Sunday, May 18, 2008

Efficient Binary Protocol Marshalling for Drools Stateful Sessions

New code has been added, in trunk for a highly efficient binary protocol marshalling for stateful sessions. While Drools 4 supported standard serialisation of Working Memories, it used the default serialisation, this is both very slow and memory bloating. It also has the problem that it just serialises the user objects with it.
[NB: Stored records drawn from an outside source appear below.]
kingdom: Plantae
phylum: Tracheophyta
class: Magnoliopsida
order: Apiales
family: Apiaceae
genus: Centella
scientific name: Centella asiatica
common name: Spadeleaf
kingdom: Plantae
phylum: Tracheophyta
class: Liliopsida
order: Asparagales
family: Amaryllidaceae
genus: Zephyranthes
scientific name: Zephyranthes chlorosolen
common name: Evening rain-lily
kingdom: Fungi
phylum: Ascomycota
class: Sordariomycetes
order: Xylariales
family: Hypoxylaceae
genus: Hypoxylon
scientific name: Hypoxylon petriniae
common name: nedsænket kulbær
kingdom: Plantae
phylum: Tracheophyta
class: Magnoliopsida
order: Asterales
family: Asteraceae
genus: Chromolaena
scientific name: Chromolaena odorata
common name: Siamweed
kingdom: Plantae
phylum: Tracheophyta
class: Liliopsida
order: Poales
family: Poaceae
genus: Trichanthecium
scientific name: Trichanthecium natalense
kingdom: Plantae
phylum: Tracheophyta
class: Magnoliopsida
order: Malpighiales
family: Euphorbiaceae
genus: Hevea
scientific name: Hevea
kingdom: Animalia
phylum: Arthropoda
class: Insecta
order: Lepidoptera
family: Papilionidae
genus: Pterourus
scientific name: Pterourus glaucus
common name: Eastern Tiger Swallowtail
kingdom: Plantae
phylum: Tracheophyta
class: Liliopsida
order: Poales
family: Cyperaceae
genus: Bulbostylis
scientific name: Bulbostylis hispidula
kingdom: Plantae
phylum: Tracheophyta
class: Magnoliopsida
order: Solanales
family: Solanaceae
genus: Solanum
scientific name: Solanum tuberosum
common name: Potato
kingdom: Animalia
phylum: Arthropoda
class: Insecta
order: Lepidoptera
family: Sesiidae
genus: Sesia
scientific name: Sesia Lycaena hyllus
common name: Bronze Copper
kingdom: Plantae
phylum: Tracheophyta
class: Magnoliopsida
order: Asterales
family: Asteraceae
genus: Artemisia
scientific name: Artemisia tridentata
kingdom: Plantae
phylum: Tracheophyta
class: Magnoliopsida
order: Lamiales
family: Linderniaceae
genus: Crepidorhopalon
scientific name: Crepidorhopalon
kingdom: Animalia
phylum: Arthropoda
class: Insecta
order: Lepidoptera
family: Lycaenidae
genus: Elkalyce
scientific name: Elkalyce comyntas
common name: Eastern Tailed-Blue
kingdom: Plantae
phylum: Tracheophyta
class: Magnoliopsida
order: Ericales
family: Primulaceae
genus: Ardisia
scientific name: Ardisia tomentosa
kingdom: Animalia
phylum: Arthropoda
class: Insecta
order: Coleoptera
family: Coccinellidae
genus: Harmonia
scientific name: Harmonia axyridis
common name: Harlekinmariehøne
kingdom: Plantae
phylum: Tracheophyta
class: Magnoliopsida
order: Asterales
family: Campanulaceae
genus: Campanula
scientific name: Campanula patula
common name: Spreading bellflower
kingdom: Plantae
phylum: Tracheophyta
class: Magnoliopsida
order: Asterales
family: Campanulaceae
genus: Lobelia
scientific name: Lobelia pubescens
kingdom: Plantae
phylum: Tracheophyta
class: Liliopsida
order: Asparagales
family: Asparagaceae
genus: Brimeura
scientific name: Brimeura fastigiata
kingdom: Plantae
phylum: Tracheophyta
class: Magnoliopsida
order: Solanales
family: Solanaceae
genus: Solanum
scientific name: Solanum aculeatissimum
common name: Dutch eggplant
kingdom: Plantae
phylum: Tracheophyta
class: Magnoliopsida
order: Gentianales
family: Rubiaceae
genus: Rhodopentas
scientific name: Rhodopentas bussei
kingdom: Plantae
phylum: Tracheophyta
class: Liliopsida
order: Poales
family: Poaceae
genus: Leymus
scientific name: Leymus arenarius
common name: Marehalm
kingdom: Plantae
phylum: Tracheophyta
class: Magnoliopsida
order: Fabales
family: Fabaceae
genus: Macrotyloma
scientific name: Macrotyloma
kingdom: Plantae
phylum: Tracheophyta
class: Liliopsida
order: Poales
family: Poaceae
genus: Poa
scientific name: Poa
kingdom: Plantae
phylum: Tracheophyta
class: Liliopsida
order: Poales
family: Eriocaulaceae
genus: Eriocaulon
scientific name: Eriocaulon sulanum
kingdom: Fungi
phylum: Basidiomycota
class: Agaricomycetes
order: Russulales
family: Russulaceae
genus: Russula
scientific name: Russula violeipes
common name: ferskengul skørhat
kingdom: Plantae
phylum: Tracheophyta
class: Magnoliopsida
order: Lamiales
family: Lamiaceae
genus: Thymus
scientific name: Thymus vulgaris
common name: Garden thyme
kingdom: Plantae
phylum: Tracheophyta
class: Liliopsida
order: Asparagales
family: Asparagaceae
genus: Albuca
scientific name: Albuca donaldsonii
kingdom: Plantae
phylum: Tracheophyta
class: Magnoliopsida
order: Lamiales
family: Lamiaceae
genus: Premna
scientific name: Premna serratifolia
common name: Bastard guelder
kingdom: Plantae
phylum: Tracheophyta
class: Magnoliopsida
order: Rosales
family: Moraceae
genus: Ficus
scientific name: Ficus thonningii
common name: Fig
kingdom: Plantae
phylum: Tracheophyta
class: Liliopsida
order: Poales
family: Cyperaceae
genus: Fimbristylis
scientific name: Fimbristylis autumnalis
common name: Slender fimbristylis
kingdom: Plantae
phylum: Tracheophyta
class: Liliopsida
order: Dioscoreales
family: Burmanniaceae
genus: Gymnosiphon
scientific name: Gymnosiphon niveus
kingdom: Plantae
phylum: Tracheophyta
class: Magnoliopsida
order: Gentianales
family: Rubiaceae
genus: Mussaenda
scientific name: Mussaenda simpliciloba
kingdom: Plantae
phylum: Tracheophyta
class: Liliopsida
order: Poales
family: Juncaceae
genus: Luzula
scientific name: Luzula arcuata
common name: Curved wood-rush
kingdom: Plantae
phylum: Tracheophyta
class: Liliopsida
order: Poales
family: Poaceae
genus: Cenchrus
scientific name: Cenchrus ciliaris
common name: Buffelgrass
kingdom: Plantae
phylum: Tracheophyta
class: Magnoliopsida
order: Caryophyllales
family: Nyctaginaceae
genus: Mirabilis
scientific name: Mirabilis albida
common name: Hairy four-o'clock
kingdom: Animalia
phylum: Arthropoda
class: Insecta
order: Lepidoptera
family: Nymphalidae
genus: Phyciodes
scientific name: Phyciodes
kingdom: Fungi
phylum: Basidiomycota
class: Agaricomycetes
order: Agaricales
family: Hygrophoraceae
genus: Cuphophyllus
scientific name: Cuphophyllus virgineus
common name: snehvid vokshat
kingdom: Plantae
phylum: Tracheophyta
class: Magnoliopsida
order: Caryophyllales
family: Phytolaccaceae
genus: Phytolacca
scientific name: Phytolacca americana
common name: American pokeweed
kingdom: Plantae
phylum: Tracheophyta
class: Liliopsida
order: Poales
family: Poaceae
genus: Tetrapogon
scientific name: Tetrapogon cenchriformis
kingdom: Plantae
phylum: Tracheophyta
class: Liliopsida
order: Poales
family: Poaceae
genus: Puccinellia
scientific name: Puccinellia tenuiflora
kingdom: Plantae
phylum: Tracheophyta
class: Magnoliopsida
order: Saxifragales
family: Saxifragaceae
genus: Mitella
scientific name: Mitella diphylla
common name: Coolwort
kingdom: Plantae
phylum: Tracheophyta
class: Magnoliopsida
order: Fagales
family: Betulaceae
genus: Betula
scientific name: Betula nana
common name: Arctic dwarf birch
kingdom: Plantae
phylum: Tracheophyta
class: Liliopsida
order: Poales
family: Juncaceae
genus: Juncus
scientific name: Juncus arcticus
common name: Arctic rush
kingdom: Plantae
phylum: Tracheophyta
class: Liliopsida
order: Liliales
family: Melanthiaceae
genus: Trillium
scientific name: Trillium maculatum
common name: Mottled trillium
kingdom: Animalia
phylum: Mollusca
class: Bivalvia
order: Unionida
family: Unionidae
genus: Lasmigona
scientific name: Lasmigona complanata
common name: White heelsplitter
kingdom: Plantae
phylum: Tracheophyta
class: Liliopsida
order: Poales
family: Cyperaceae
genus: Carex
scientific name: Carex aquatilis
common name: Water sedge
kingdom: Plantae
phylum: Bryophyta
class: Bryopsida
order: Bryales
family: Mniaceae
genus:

The new marshalling implementation allows for a strategy approach when handling the marshalling of user objects. You register different strategies for different name spaces. Currently we have two strategies, Serialised and Identity. Serialised just writes the user object to the stream via standard readObject/writeObject methods. Identity assigns the user object an id, from an int counter, and places it in a map and writes the id to the stream. Reading in uses that map to lookup the user object. Identity strategy is thus stateful, the write method can only be called once but read can be called repeatedly. Other strategies will be added, such as hibernate place holder support. Users can of course write there own.

So what does this give?
  • Session pause/resume, ideal for moving a session to a new server or restarting an existing server.
  • General snap shotting, backup. You could do a poor man's high availability by snap shotting the session at the end of each transaction. Later we will be extending this binary protocol to support journalling and also replication via clustering.
  • Pre-loaded session templates. If you repeatedly create stateful sessions with the same base set of data and the insertion time is annoying, now you can just populate the session once and write out to a byte[] and use that as a template for further session creations.
  • Long term persistence, needed for our process integration work.

You can see the MarshallingTest to look at the integration tests in place at the moment.

In integrationtests' SerializationHelper you can see the helper methods there demonstrating how it all works.

The DefaultMarshalling class uses the Identity strategy if it is not passed a strategy factory. The Identity strategy is used throughout the tests.

The read/write marshalling is maintained in two files InputMarshaller and OutputMarshaller, this will allow better handling of backwards compatiblity in the future.

It's still very alphaware, but please do start trying it. I need to tidy up the debug output and will do that soon, I'll probably make each read/write method take a String which will be written to the log when debug is on. It currently sorts a number of map/set data structures, this is for debugging so that testing can round trip for data loss, I will make sure that it can be disabled for production. The following types don't yet marshall, not sure how to handle date/time stuff at the moment:
Temporal Sessions do not marshall
Scheduled rules, duration attribution do not marhsall

Implementations have not been added for accumulate, collect, from and rightinputadapter.

We are just hooking up the process marshalling into this at the moment.